En ello hay algo de “funeral celeste”: el cuerpo des-animado es una cáscara
vacía en la que ya no queda nada sagrado. Pero creo que los tibetanos tienen
especial cuidado de no ofrecer a los buitres a los niños fallecidos, ni a las
embarazadas fallecidas, ni a los que murieron por enfermedad infecciosa. A esos
se esfuerzan por incinerarlos, supongo. Pero no se deja lugar para las
reliquias, tan queridas en nuestra tradición cristiana. En nuestra cultura ha habido rituales bastante más truculentos que los funerales celestes, como la moda de coleccionar reliquias e incluso preparar platos y bebidas con esos restos de personas que consideraban santas. Tal vez hoy nos parezcan costumbres bárbaras y supersticiosas, pero lo practicaban no hace más de cuatro siglos los próceres de nuestra civilización.
Lo central de la
comparación del funeral celeste con nuestras actuales prácticas funerarias de occidente está
precisamente en la crudeza a la que me refería al principio. El esposo de la
difunta tibetana carga con el cuerpo de esta, observa cómo el sacerdote lo
despelleja y lo descuartiza, cómo los pájaros hunden sus picos en sus restos y
al final él mismo machaca sus huesos para hacérselos comestibles a las aves.
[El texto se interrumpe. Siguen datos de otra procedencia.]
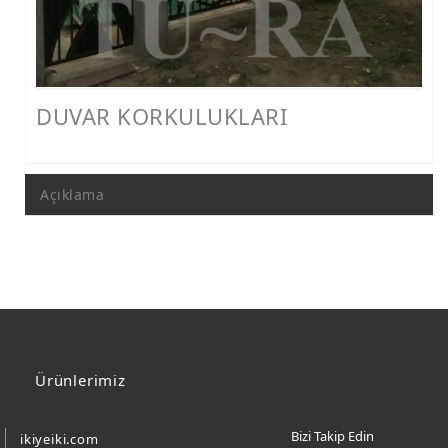
FERFORJE PERGOLA & FERFORJE SUNDURMA
FERFORJE ÇARDAK VE KAMELYA MODELLERİ
FERFORJE PENCERE KORKULUK MODELLERİ
DUVAR KORKULUKLARI
METAL RAF MODELLERİ
METAL SEHPA VE DRESUAR MODELLERİ
Açıklama
Ürünlerimiz
Bizi Takip Edin
ikiyeiki.com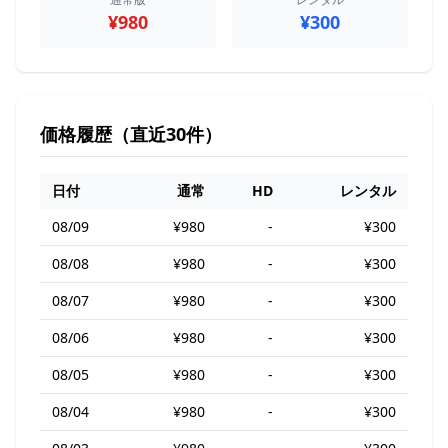
¥980
¥300
価格履歴（直近30件）
日付
通常
HD
レンタル
08/09
¥980
-
¥300
08/08
¥980
-
¥300
08/07
¥980
-
¥300
08/06
¥980
-
¥300
08/05
¥980
-
¥300
08/04
¥980
-
¥300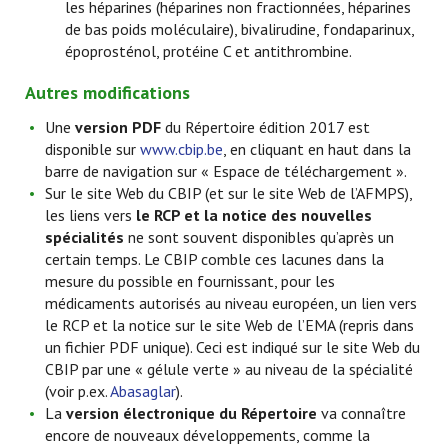
les héparines (héparines non fractionnées, héparines
de bas poids moléculaire), bivalirudine, fondaparinux,
époprosténol, protéine C et antithrombine.
Autres modifications
Une
version PDF
du Répertoire édition 2017 est
disponible sur
www.cbip.be
, en cliquant en haut dans la
barre de navigation sur « Espace de téléchargement ».
Sur le site Web du CBIP (et sur le site Web de l’AFMPS),
les liens vers
le RCP et la notice des nouvelles
spécialités
ne sont souvent disponibles qu’après un
certain temps. Le CBIP comble ces lacunes dans la
mesure du possible en fournissant, pour les
médicaments autorisés au niveau européen, un lien vers
le RCP et la notice sur le site Web de l’EMA (repris dans
un fichier PDF unique). Ceci est indiqué sur le site Web du
CBIP par une « gélule verte » au niveau de la spécialité
(voir p.ex.
Abasaglar
).
La
version électronique du Répertoire
va connaître
encore de nouveaux développements, comme la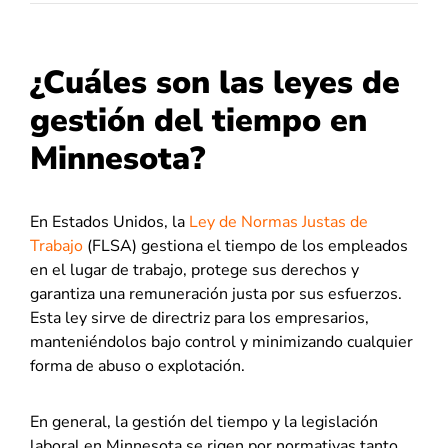
¿Cuáles son las leyes de
gestión del tiempo en
Minnesota?
En Estados Unidos, la
Ley de Normas Justas de
Trabajo
(FLSA) gestiona el tiempo de los empleados
en el lugar de trabajo, protege sus derechos y
garantiza una remuneración justa por sus esfuerzos.
Esta ley sirve de directriz para los empresarios,
manteniéndolos bajo control y minimizando cualquier
forma de abuso o explotación.
En general, la gestión del tiempo y la legislación
laboral en Minnesota se rigen por normativas tanto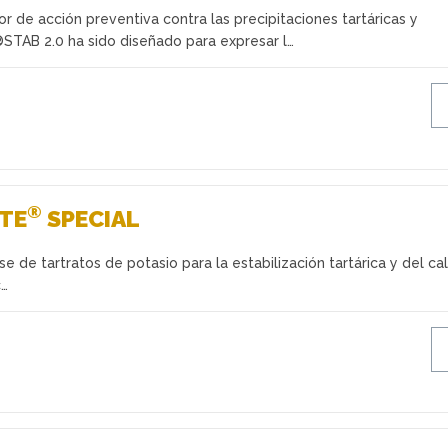
dor de acción preventiva contra las precipitaciones tartáricas y
®STAB 2.0 ha sido diseñado para expresar l…
®
ITE
SPECIAL
se de tartratos de potasio para la estabilización tartárica y del ca
c…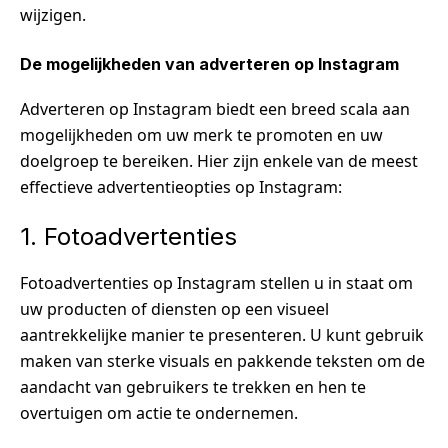
wijzigen.
De mogelijkheden van adverteren op Instagram
Adverteren op Instagram biedt een breed scala aan
mogelijkheden om uw merk te promoten en uw
doelgroep te bereiken. Hier zijn enkele van de meest
effectieve advertentieopties op Instagram:
1. Fotoadvertenties
Fotoadvertenties op Instagram stellen u in staat om
uw producten of diensten op een visueel
aantrekkelijke manier te presenteren. U kunt gebruik
maken van sterke visuals en pakkende teksten om de
aandacht van gebruikers te trekken en hen te
overtuigen om actie te ondernemen.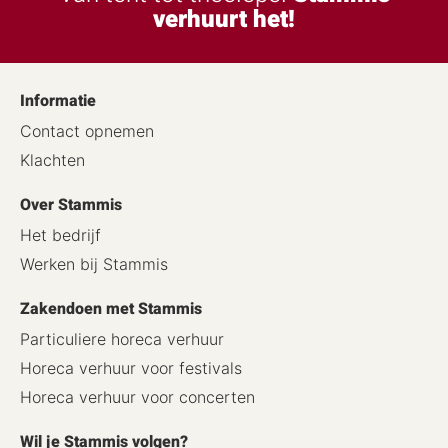
verhuurt het!
Informatie
Contact opnemen
Klachten
Over Stammis
Het bedrijf
Werken bij Stammis
Zakendoen met Stammis
Particuliere horeca verhuur
Horeca verhuur voor festivals
Horeca verhuur voor concerten
Wil je Stammis volgen?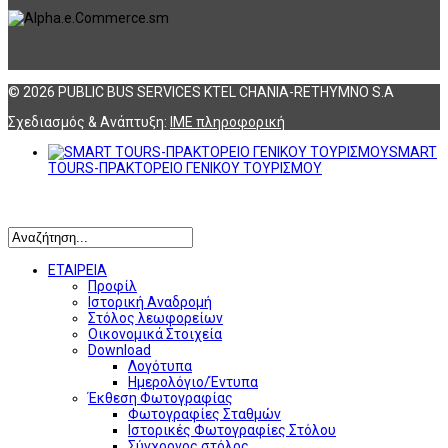
© 2026 PUBLIC BUS SERVICES KTEL CHANIA-RETHYMNO S.A
Σχεδιασμός & Ανάπτυξη:
ΙΜΕ πληροφορική
SMART
TOURS-ΠΡΑΚΤΟΡΕΙΟ ΓΕΝΙΚΟΥ ΤΟΥΡΙΣΜΟΥ
Αναζήτηση
ΕΤΑΙΡΕΙΑ
Προφίλ
Ιστορική Αναδρομή
Στόλος λεωφορείων
Οικονομικά Στοιχεία
Download
Λογότυπα
Ημερολόγιο/Έντυπα
Έκθεση Φωτογραφίας
Φωτογραφίες Σταθμών
Ιστορικές Φωτογραφίες Στόλου
Σύγχρονος στόλος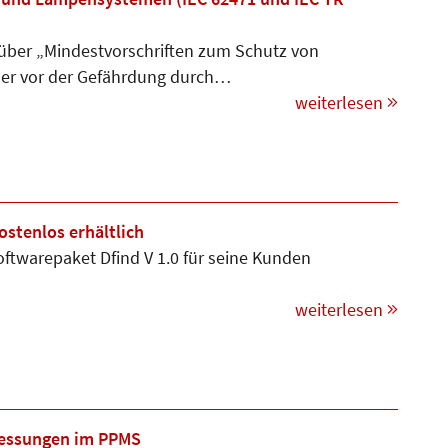
 über „Mindestvorschriften zum Schutz von
mer vor der Gefährdung durch…
weiterlesen
stenlos erhältlich
twarepaket Dfind V 1.0 für seine Kunden
weiterlesen
Messungen im PPMS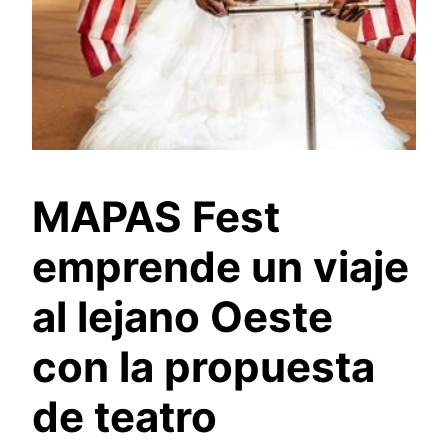
MAPAS Fest
emprende un viaje
al lejano Oeste
con la propuesta
de teatro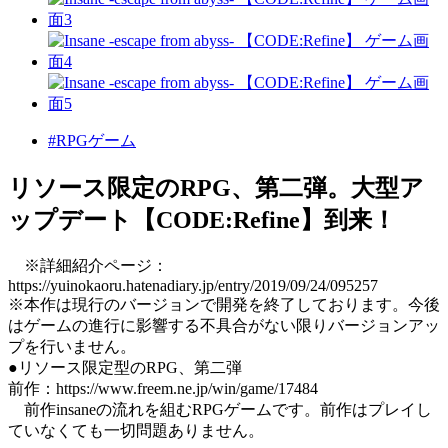
#RPGゲーム
リソース限定のRPG、第二弾。大型ア
ップデート【CODE:Refine】到来！
※詳細紹介ページ：
https://yuinokaoru.hatenadiary.jp/entry/2019/09/24/095257
※本作は現行のバージョンで開発を終了しております。今後
はゲームの進行に影響する不具合がない限りバージョンアッ
プを行いません。
●リソース限定型のRPG、第二弾
前作：https://www.freem.ne.jp/win/game/17484
前作insaneの流れを組むRPGゲームです。前作はプレイし
ていなくても一切問題ありません。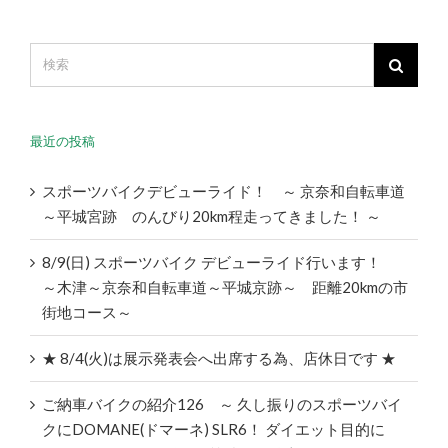
最近の投稿
スポーツバイクデビューライド！ ～ 京奈和自転車道
～平城宮跡 のんびり20km程走ってきました！ ～
8/9(日) スポーツバイク デビューライド行います！
～木津～京奈和自転車道～平城京跡～ 距離20kmの市
街地コース～
★ 8/4(火)は展示発表会へ出席する為、店休日です ★
ご納車バイクの紹介126 ～ 久し振りのスポーツバイ
クにDOMANE(ドマーネ) SLR6！ ダイエット目的に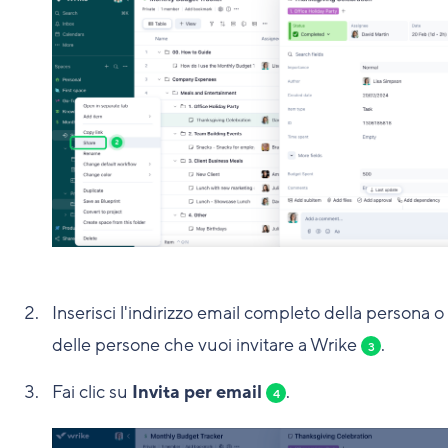
Inserisci l'indirizzo email completo della persona o
delle persone che vuoi invitare a Wrike
.
3
Fai clic su
Invita per email
.
4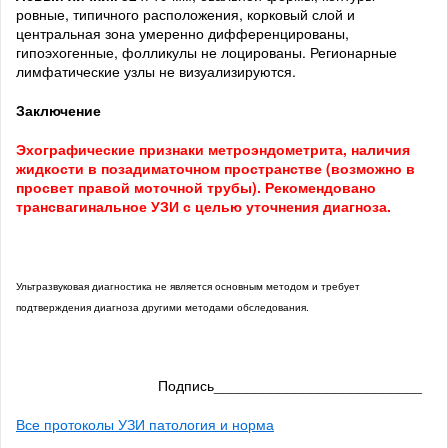
ровные, типичного расположения, корковый слой и
центральная зона умеренно дифференцированы,
гипоэхогенные, фолликулы не лоцированы. Регионарные
лимфатические узлы не визуализируются.
Заключение
Эхографические признаки метроэндометрита, наличия
жидкости в позадиматочном пространстве (возможно в
просвет правой моточной трубы). Рекомендовано
трансвагинальное УЗИ с целью уточнения диагноза.
Ультразвуковая диагностика не является основным методом и требует
подтверждения диагноза другими методами обследования.
Подпись__________________________
Все протоколы УЗИ патология и норма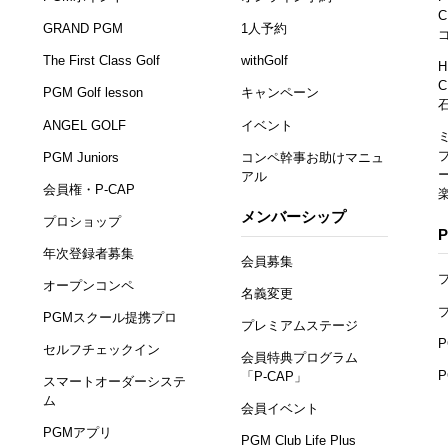
C
GRAND PGM
1人予約
The First Class Golf
withGolf
H
C
PGM Golf lesson
キャンペーン
ANGEL GOLF
イベント
PGM Juniors
コンペ幹事お助けマニュ
アル
会員権・P-CAP
メンバーシップ
プロショップ
年次登録者募集
会員募集
オープンコンペ
名義変更
PGMスクール提携プロ
プレミアムステージ
セルフチェックイン
会員特典プログラム
「P-CAP」
スマートオーダーシステ
ム
会員イベント
PGMアプリ
PGM Club Life Plus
Con la misma actitud con que yo participé en el entierro de mi padre velándolo,
eligiendo un ataúd y un epitafio, observando como le oficiaban un responso,
cómo transportaban su caja en un coche fúnebre y finalmente cómo lo introducían
en un hoyo y lo sepultaban con una losa. Es decir, la actitud de duelo puede
ser igual de natural pero creo que la inmediatez con la muerte es menor en mi
funeral terrestre. Solo un sector de especialistas (médicos, amortajadores, sepultureros...) tienen un contacto directo con la muerte. Me da la sensación de que voluntariamente ponemos distancia
con nuestros muertos desde el primer momento. Antes lo corriente era que las personas nacieran y murieran en casa. Hoy no velamos ya a nuestros muertos en la casa familiar porque hay tanatorios que facilitan todo. Y ayudan a poner distancia. Y esa distancia la pretendemos suplir con un
acercamiento espiritual y fingiendo una prolongación ficticia de la vida. A
veces alguien piensa cuando va a visitar la tumba de su familiar: "¿cómo
estará ya?". Y a mí con esa expresión se me viene a la cabeza que en vez de una
descomposición se tratase de una prolongación del envejecimiento, por mucho que
los gusanos hayan dado cuenta ya de los restos de mi padre. De alguna manera es
un consuelo seguir teniéndolos vivos de esa manera, dormidos en su nicho o en
su cama profunda. Mis comparaciones religiosas son sin duda groseras por desconocimiento, pero me parece que mostrar en el horizonte el destino de nuestro cuerpo le sirve tanto al budismo tibetano como al cristianismo para atemorizar y adoctrinar a sus fieles más fácilmente, ya sea con la excusa de la reencarnación o con la de una nueva vida más allá.